╭─ Extracted entries

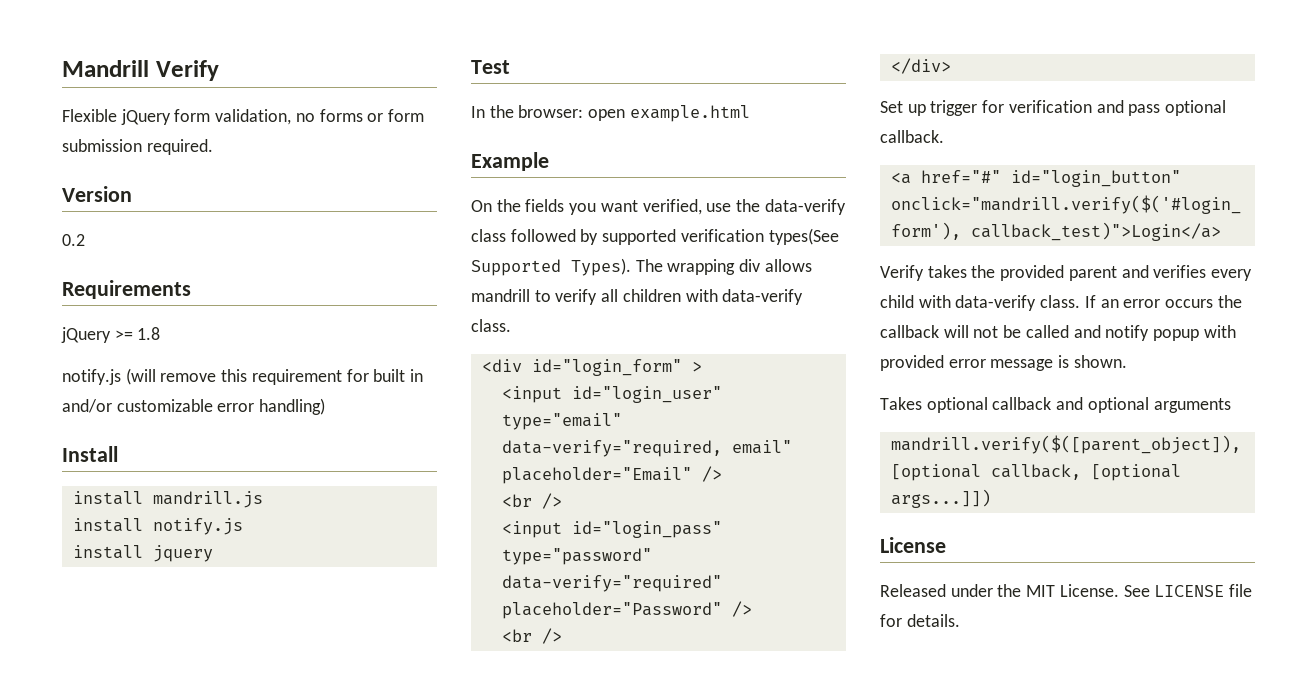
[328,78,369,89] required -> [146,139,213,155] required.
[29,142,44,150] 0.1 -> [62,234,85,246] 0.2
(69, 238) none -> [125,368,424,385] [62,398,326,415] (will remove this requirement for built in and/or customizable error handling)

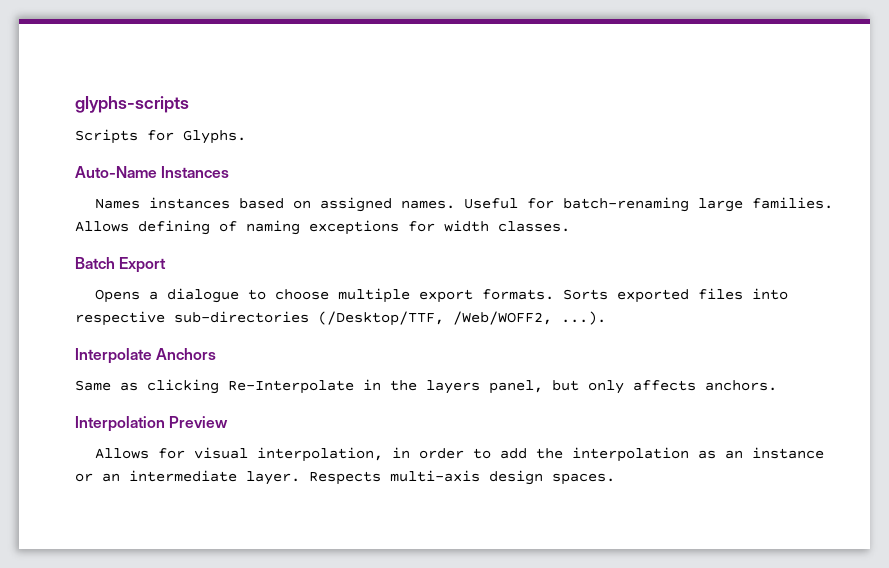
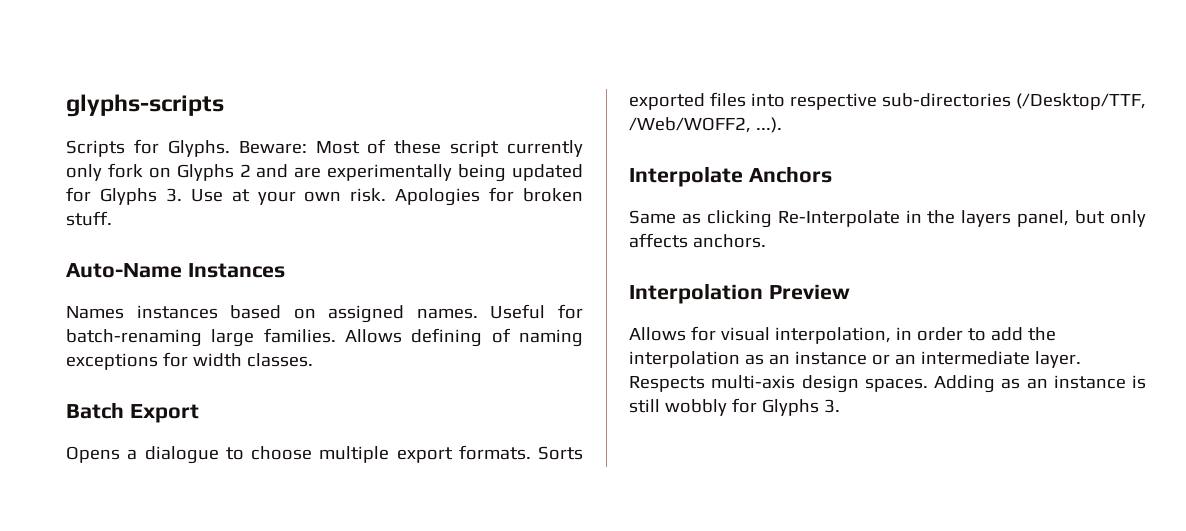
(246, 137) none -> [238,139,583,157] [66,163,583,182] [66,187,583,206] [66,211,112,226] Beware: Most of these script currently only fork on Glyphs 2 and are experimentally being updated for Glyphs 3. Use at your own risk. Apologies for broken stuff.
(615, 479) none -> [934,375,1146,393] [629,398,840,416] Adding as an instance is still wobbly for Glyphs 3.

╰─

Pictures are to be dropped, and every record is to be copied exactly.

[328,78,369,89] required -> [146,139,213,155] required.
[29,142,44,150] 0.1 -> [62,234,85,246] 0.2
(69, 238) none -> [125,368,424,385] [62,398,326,415] (will remove this requirement for built in and/or customizable error handling)

(246, 137) none -> [238,139,583,157] [66,163,583,182] [66,187,583,206] [66,211,112,226] Beware: Most of these script currently only fork on Glyphs 2 and are experimentally being updated for Glyphs 3. Use at your own risk. Apologies for broken stuff.
(615, 479) none -> [934,375,1146,393] [629,398,840,416] Adding as an instance is still wobbly for Glyphs 3.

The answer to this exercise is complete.